Russia To Create Own National Payment System In “Bid To Reduce Dependence On The West”

The more the West attempts to “isolate” Russia and pushes it away from its “core values” and of course the US Dollar, the more Russia will seek the safety of a non-dollar based system. We have previously described how Putin has been scrambling to enmesh Russia in tight bilateral commodity-based trade with both China and India, and now it is Russia’s turn to announce it would seek its own “national payment settlement system” following last week’s surprising and unmandated service halts by both Visa and MasterCard, which as Vladimir Putin said earlier today, will be a “bid to reduce economic dependence on the West.”

Putin observed, cited by AFP, that Russia is aggressively looking to trim its dependence on the west for payment settlement: “In countries such as Japan and China these systems work, and work very well,” Putin told lawmakers in televised remarks.

Initially, they started out solely as national systems limited to their own markets, their own territory, their own population but they are becoming more popular right now… Why should we not do it? We should definitely do it and we will do it,” he said, noting that Russia’s Central Bank and the government have been looking into the matter.

And as everybody knows, while the biggest trump card over the West Russia has are its energy exports, one can retort that Western leverage over Russia is in the form of SWIFT, or the “Society for Worldwide Interbank Financial Telecommunication”, aka the umbrella framework for all interbank transactions taking place in a petrodollar world. If and when the day comes when Russia and/or China and/or India and/or any other BRICs and other nations who are tired of the hegemony of the fading US superpower, decide to create their own version of Swift, all bets on the reserve currency for the past century are off.

In the meantime, we will settle with Russia making its own electronic payment settlement system. More from AFP:

Last week the United States hit more than 20 Russian officials, including some of Putin’s closest allies, with sanctions over Moscow’s takeover of Ukraine’s peninsula of Crimea. A lender described as a “crony bank” for the Russian elites, Bank Rossiya, was also blacklisted.

 

As a result of punitive measures, several banks last week saw their customers barred from using Visa (NYSE: V – news) and MasterCard credit cards prompting talk among officials and lawmakers that Russia should create its own operational network.

 

“It’s a great shame that some companies have taken a decision on certain restrictions,” Putin said. “I think it will simply lead to a loss of certain segments of the market for them, and a rather profitable market at that.”

Unlike Obama, whose repeated iteration of “costs” to Russia should it annex Crimea, which it did, is now the laughing stock around the world, Putin’s threats are not to be trifled with.
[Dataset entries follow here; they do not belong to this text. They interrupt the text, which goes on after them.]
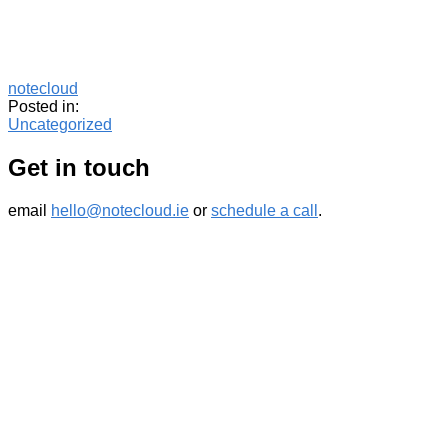
notecloud
Posted in:
Uncategorized
Get in touch
email
hello@notecloud.ie
or
schedule a call
.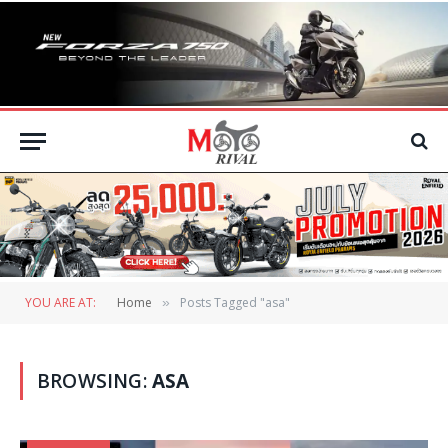
YOU ARE AT:
Home
Posts Tagged "asa"
»
BROWSING:
ASA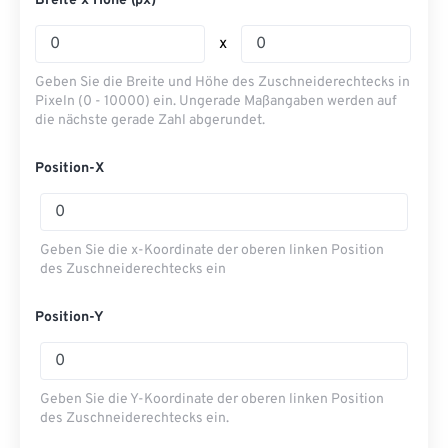
Breite x Höhe (px)
x
Geben Sie die Breite und Höhe des Zuschneiderechtecks ​​in
Pixeln (0 - 10000) ein. Ungerade Maßangaben werden auf
die nächste gerade Zahl abgerundet.
Position-X
Geben Sie die x-Koordinate der oberen linken Position
des Zuschneiderechtecks ​​ein
Position-Y
Geben Sie die Y-Koordinate der oberen linken Position
des Zuschneiderechtecks ​​ein.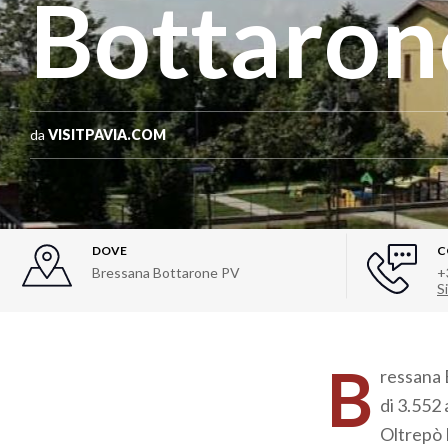
Bottaron
da
VISITPAVIA.COM
DOVE
C
Bressana Bottarone PV
+
Si
B
ressana 
di 3.552 
Oltrepò 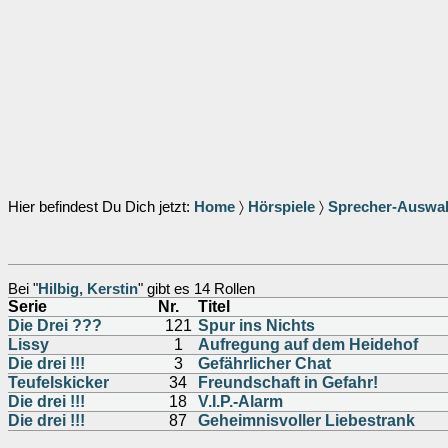
Hier befindest Du Dich jetzt:
Home
〉
Hörspiele
〉
Sprecher-Auswa
Bei "
Hilbig, Kerstin
" gibt es 14 Rollen
Serie
Nr.
Titel
Die Drei ???
121
Spur ins Nichts
Lissy
1
Aufregung auf dem Heidehof
Die drei !!!
3
Gefährlicher Chat
Teufelskicker
34
Freundschaft in Gefahr!
Die drei !!!
18
V.I.P.-Alarm
Die drei !!!
87
Geheimnisvoller Liebestrank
To wit: “We should protect our interests and we will do it.”

But not yet:

Finance Minister Anton Siluanov said on Wednesday that the government had no plans so far to ditch Visa and MasterCard. “But at the same time we are beginning to pay more attention to the creation of our own payment settlement system.”

 

US President Barack Obama has threatened to target the broader Russian economy if Moscow moves into east Ukraine after its takeover of Crimea.

 

This week, Washington and its partners in the G8 club of leading industrialised countries cancelled an upcoming summit in the Black Sea resort of Sochi in a bid to punish Russia further.

 

Putin has shrugged off the sanctions, insisting Moscow will conduct an independent foreign policy and would not take orders from the West.

 

Ratings agencies Standard and Poor’s and Fitch last week revised Russia’s outlook to negative from stable, citing the direct and anticipated impact from the sanctions and the country’s increasing isolation. Some Russia officials dismissed the revision, claiming the move was politically motivated.

 

Economy Minister Alexei Ulyukayev warned earlier Thursday that the country risked growth of just 0.6 percent this year with capital flight expected to reach $100 billion.
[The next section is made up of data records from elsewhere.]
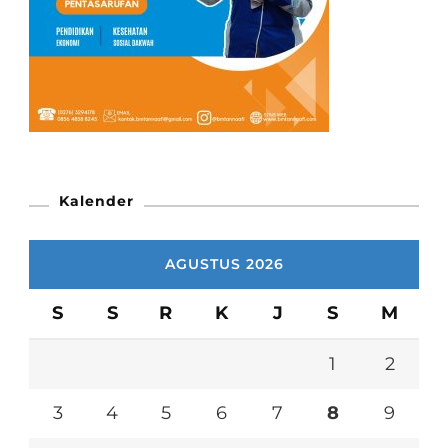
Kalender
AGUSTUS 2026
S
S
R
K
J
S
M
1
2
3
4
5
6
7
8
9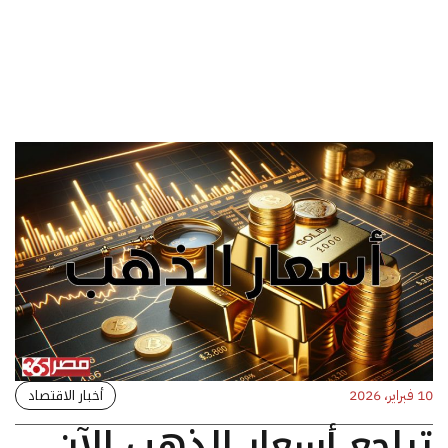
أخبار الاقتصاد
10 فبراير، 2026
تراجع أسعار الذهب الآن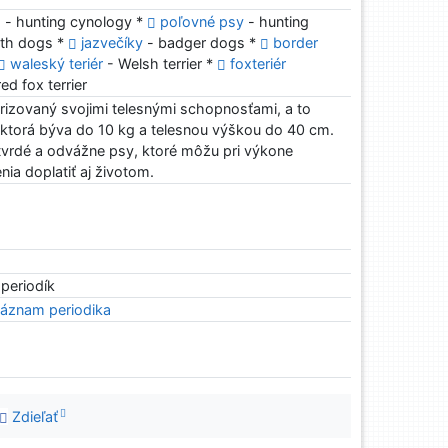
a
- hunting cynology *
poľovné psy
- hunting
rth dogs *
jazvečíky
- badger dogs *
border
waleský teriér
- Welsh terrier *
foxteriér
ed fox terrier
erizovaný svojimi telesnými schopnosťami, a to
 ktorá býva do 10 kg a telesnou výškou do 40 cm.
vrdé a odvážne psy, ktoré môžu pri výkone
ia doplatiť aj životom.
 periodík
áznam periodika
Zdieľať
The problem is that should Russia enter into a recession, it will simply drag the economies of all those other countries who are reliant on bilateral trade with it. Such as Germany. Then again, this could be precisely the annual scapegoat the broken global Keynesian model will need to explain why – for yet another year – the global economy will fail to generate a self-sustaining growth pattern despite trillions in central bank liquidity injections, and $16 trillion in hot money emanating from China.